Prompt A: Copy the records below without any changes, from their first line up to and including the line that contains "erreicht: erreicht -> fromme".

Supplied passage:
-- begin --

Until the twelfth century, when Viking raids ceased to be an expected part of everyday life, almost all scholarship took place inside the monastery. Occasionally a high-born lord would learn letters from his mother, but mostly it was the monks who taught the oblates -- monks-to-be -- in the tradition of the classics. Using first a stylus on wax and later, when their command of their letters had improved, a quill and ink on parchment, young boys learned grammar, rhetoric and logic. When they had mastered these subjects they moved on to arithmetic, geometry, astronomy and music. Latin was the only language used during instruction. Discipline was strict, but not necessarily severe.
Teachers did not always confine themselves to the knowledge taught and retaught for centuries past. There were definite improvements in mathematics and astronomy from several sources, including the occasional Muslim influence. And methods of teaching were not as dry as one might expect: in the tenth century a renowned monastic by the name of Gerbert used practical demonstrations whenever possible, including the creation of a forerunner of the telescope to observe heavenly bodies and the use of an organistrum (a kind of hurdy-gurdy) to teach and practice music.

-- end --

Data excerpts:
-- begin --

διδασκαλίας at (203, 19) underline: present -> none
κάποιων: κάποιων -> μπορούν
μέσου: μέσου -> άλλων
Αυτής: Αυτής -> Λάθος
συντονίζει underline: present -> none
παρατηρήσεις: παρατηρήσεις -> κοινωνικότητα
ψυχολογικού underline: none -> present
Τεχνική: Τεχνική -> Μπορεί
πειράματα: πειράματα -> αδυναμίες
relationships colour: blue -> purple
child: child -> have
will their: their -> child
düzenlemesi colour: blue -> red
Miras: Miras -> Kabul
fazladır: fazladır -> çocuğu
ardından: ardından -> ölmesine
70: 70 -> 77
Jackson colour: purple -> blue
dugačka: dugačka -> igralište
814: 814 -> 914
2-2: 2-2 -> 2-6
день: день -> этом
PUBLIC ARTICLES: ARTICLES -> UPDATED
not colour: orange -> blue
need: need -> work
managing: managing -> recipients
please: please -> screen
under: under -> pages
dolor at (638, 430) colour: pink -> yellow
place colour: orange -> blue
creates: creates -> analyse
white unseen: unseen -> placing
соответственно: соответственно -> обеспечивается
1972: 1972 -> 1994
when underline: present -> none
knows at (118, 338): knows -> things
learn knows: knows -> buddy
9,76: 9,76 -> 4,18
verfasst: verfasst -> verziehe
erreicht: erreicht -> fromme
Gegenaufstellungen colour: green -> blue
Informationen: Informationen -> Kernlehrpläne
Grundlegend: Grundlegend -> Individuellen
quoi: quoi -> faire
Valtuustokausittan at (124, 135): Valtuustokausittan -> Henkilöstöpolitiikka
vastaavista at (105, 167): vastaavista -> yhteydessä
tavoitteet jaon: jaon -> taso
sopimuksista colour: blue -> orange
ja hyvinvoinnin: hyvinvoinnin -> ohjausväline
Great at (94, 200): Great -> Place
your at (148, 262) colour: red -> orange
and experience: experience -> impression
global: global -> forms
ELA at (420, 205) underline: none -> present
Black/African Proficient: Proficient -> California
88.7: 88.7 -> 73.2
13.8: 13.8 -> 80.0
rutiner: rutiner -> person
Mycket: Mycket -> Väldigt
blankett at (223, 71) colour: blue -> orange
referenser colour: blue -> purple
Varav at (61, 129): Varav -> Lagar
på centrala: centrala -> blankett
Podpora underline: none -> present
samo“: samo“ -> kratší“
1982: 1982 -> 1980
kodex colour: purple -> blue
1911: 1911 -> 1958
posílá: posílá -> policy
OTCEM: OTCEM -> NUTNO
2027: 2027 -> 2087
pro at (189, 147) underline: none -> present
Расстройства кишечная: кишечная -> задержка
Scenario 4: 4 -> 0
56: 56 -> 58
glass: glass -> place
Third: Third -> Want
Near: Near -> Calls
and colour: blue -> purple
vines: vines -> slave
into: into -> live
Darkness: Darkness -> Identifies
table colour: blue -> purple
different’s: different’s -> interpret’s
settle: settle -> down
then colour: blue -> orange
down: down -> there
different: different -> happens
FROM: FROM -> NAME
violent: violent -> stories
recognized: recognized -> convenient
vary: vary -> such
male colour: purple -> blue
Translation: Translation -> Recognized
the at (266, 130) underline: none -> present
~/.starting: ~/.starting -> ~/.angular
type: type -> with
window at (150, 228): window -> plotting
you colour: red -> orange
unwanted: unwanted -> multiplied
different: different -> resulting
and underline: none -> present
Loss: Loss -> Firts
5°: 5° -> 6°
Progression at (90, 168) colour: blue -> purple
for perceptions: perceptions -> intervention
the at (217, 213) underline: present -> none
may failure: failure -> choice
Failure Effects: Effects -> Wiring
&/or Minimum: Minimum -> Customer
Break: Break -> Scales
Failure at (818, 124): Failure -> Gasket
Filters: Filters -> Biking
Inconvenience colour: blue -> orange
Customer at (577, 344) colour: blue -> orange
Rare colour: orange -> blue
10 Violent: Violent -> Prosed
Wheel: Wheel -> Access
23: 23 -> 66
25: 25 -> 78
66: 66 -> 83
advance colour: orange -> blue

-- end --

Prompt B: According to the passage on medieval monastic schooling, what was the only language used during instruction?

Task response A:
διδασκαλίας at (203, 19) underline: present -> none
κάποιων: κάποιων -> μπορούν
μέσου: μέσου -> άλλων
Αυτής: Αυτής -> Λάθος
συντονίζει underline: present -> none
παρατηρήσεις: παρατηρήσεις -> κοινωνικότητα
ψυχολογικού underline: none -> present
Τεχνική: Τεχνική -> Μπορεί
πειράματα: πειράματα -> αδυναμίες
relationships colour: blue -> purple
child: child -> have
will their: their -> child
düzenlemesi colour: blue -> red
Miras: Miras -> Kabul
fazladır: fazladır -> çocuğu
ardından: ardından -> ölmesine
70: 70 -> 77
Jackson colour: purple -> blue
dugačka: dugačka -> igralište
814: 814 -> 914
2-2: 2-2 -> 2-6
день: день -> этом
PUBLIC ARTICLES: ARTICLES -> UPDATED
not colour: orange -> blue
need: need -> work
managing: managing -> recipients
please: please -> screen
under: under -> pages
dolor at (638, 430) colour: pink -> yellow
place colour: orange -> blue
creates: creates -> analyse
white unseen: unseen -> placing
соответственно: соответственно -> обеспечивается
1972: 1972 -> 1994
when underline: present -> none
knows at (118, 338): knows -> things
learn knows: knows -> buddy
9,76: 9,76 -> 4,18
verfasst: verfasst -> verziehe
erreicht: erreicht -> fromme

Task response B: Latin.